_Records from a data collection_
◆ ◆ ◆ ◆

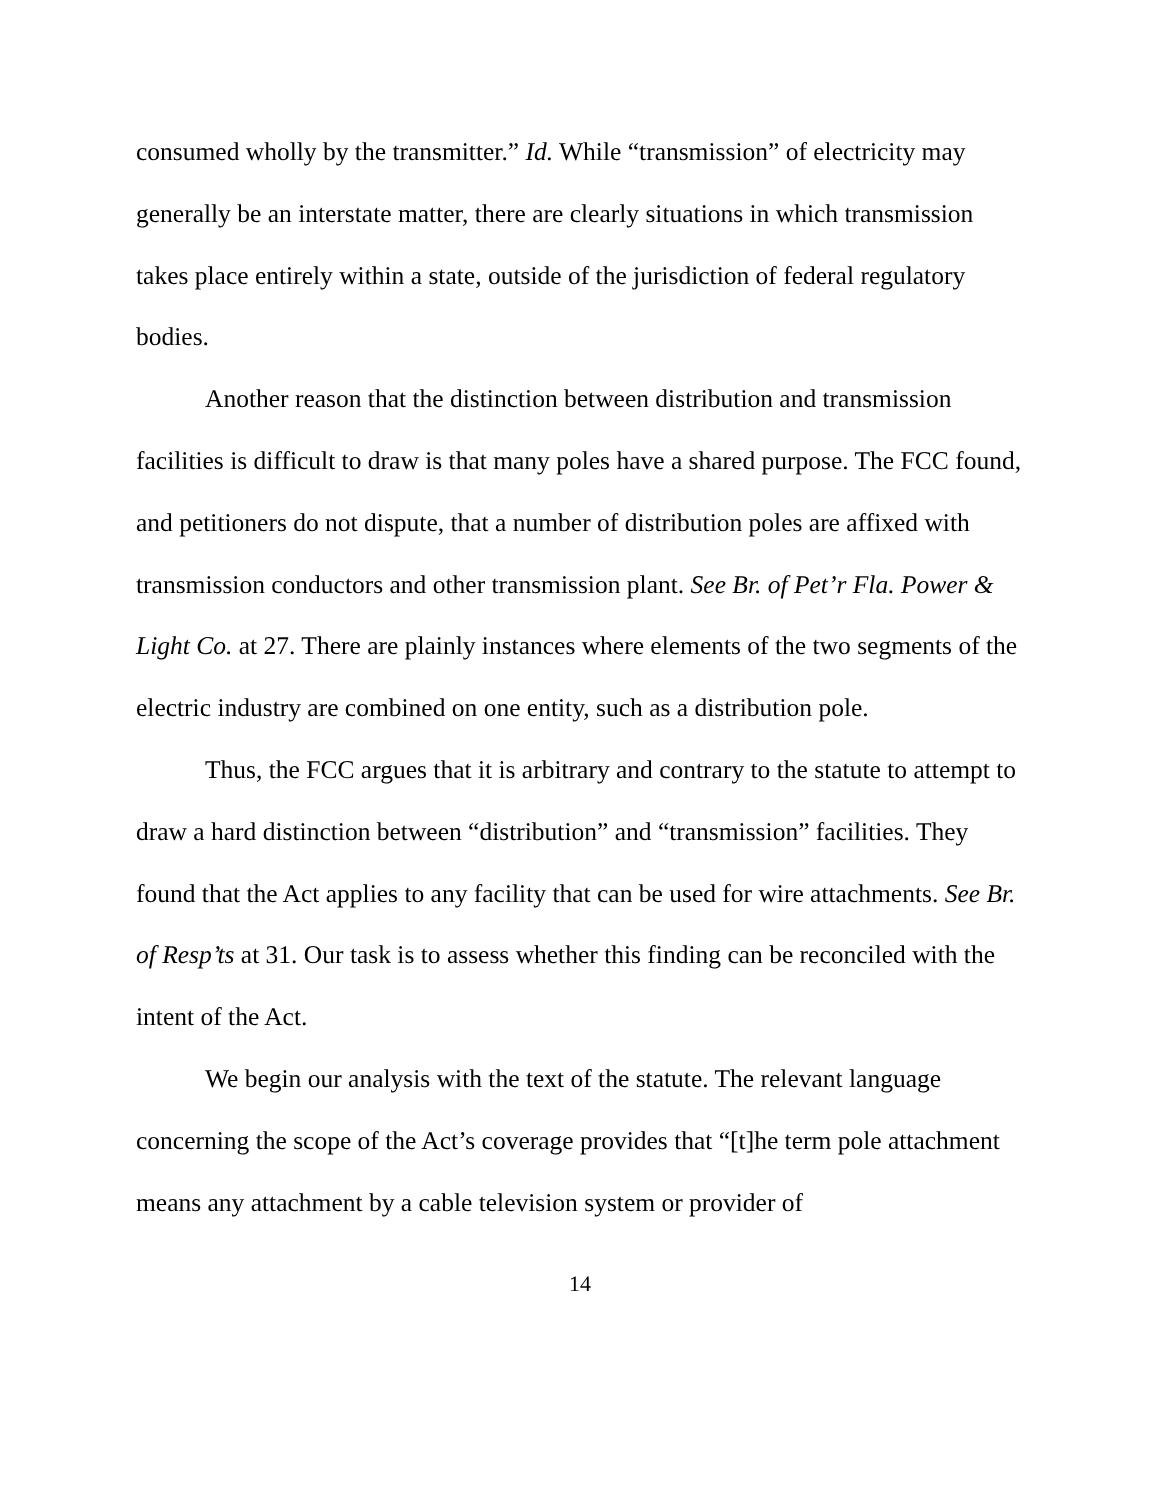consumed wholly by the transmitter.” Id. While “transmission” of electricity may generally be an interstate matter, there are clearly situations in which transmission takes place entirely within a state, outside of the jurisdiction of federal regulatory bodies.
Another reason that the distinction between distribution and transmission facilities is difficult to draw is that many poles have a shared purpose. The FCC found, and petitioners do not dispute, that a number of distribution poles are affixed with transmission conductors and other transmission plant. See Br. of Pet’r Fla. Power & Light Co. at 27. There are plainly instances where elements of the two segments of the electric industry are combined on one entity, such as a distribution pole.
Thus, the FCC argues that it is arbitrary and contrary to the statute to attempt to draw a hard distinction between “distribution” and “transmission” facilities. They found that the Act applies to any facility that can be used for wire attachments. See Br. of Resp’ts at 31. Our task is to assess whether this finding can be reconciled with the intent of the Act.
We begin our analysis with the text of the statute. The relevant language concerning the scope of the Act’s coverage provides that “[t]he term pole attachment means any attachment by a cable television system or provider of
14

◆ ◆ ◆ ◆

_Aim of the exercise_
The required output is the exact run of lines from the one with "Another reason that" through the final line of the entries.

_Reply to the exercise_
Another reason that the distinction between distribution and transmission facilities is difficult to draw is that many poles have a shared purpose. The FCC found, and petitioners do not dispute, that a number of distribution poles are affixed with transmission conductors and other transmission plant. See Br. of Pet’r Fla. Power & Light Co. at 27. There are plainly instances where elements of the two segments of the electric industry are combined on one entity, such as a distribution pole.
Thus, the FCC argues that it is arbitrary and contrary to the statute to attempt to draw a hard distinction between “distribution” and “transmission” facilities. They found that the Act applies to any facility that can be used for wire attachments. See Br. of Resp’ts at 31. Our task is to assess whether this finding can be reconciled with the intent of the Act.
We begin our analysis with the text of the statute. The relevant language concerning the scope of the Act’s coverage provides that “[t]he term pole attachment means any attachment by a cable television system or provider of
14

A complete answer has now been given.